Sure, but it would probably take a lot of your status bar space, to the point where it completely hides the part to the right of the status area (the part where most applications put their menus) in portrait mode. Which depending on how much you like using your stuff in portrait mode, may be unconvenient for you.

In the meantime, I can quickly make a clock style for you that does what you're asking for. What size font would you like (don't have to give a number, just pick whatever already existing style has the font size you want, and say bigger/smaller if you'd prefer.

Could the font match the one used with Theme Customizer?
It's doable, yes. I am not sure if he wants to take it that way (though he probably does, he's very responsive to letting users have the options they want), but the main problem is probably integration. You'd have to look at DLivil's source code for Theme Customizer, see how it fetches/changes the system font, etc.

If you can make the clock (or specific clock style) read the system font and use it, then it will probably change with theme customizer changes (though it may require a hildon-status-menu restart whenever you make a change in theme customizer).

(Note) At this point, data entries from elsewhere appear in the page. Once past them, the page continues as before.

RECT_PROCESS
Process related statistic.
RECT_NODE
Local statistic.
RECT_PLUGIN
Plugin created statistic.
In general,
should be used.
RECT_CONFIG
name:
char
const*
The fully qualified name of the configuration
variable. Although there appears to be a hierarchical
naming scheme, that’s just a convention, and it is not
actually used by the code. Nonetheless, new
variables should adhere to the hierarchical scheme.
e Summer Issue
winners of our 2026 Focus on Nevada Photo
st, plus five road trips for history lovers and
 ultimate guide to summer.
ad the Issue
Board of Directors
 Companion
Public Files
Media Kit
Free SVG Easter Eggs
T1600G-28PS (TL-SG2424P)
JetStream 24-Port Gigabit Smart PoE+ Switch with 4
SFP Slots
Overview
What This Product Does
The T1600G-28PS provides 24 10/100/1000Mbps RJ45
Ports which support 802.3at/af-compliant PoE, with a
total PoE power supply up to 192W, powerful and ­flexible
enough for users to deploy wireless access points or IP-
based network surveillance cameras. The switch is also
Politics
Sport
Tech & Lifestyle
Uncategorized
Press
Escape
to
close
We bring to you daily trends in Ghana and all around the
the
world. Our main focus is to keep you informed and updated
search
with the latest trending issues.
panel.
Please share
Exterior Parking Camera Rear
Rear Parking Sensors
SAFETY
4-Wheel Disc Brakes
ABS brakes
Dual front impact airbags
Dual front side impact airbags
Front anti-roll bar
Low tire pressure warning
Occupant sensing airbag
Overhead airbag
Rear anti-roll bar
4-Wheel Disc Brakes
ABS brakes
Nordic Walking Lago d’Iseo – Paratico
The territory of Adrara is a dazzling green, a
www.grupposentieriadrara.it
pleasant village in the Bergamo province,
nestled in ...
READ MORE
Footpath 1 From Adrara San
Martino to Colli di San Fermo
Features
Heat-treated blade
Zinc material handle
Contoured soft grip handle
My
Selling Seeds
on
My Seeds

Would it be possible to have the date format match the one suggested in "Language & region" in Settings menu?
Same as before, yes, it probably would be, but you'd have to know where that setting it stored, and have a way for the python code to read it. I'm not sure how much effort Nokia put into documenting the way to integrate the Language & Region date format with other applications.

Worse case scenario, you edit the python code of the clock for which you want to change the date.

They're always
Code:
str(self.time.day).zfill(X) + "Y" + str(self.time.month).zfill(X) + "Y" + str(self.time.year).zfill(X)
Where X is the amount of spaces you want it to take at a minimum so if you want January to show up as 01 instead of 1, you use .zfill(2), etc. Y is the dividing character. So if you want Jan first of one CE to be like this: 01.01.0001, you'd put a . between the "" in the above code. If you want 01/01/0001, you put /, etc. And then you can arrange those around, so if you want that screwed up American way of doing it, with Month/Day/Year, you'd do:
Code:
str(self.time.month).zfill(2) + "/" + str(self.time.day).zfill(2) + "/" + str(self.time.year).zfill(4)
You may have to redo it with every update, but it works.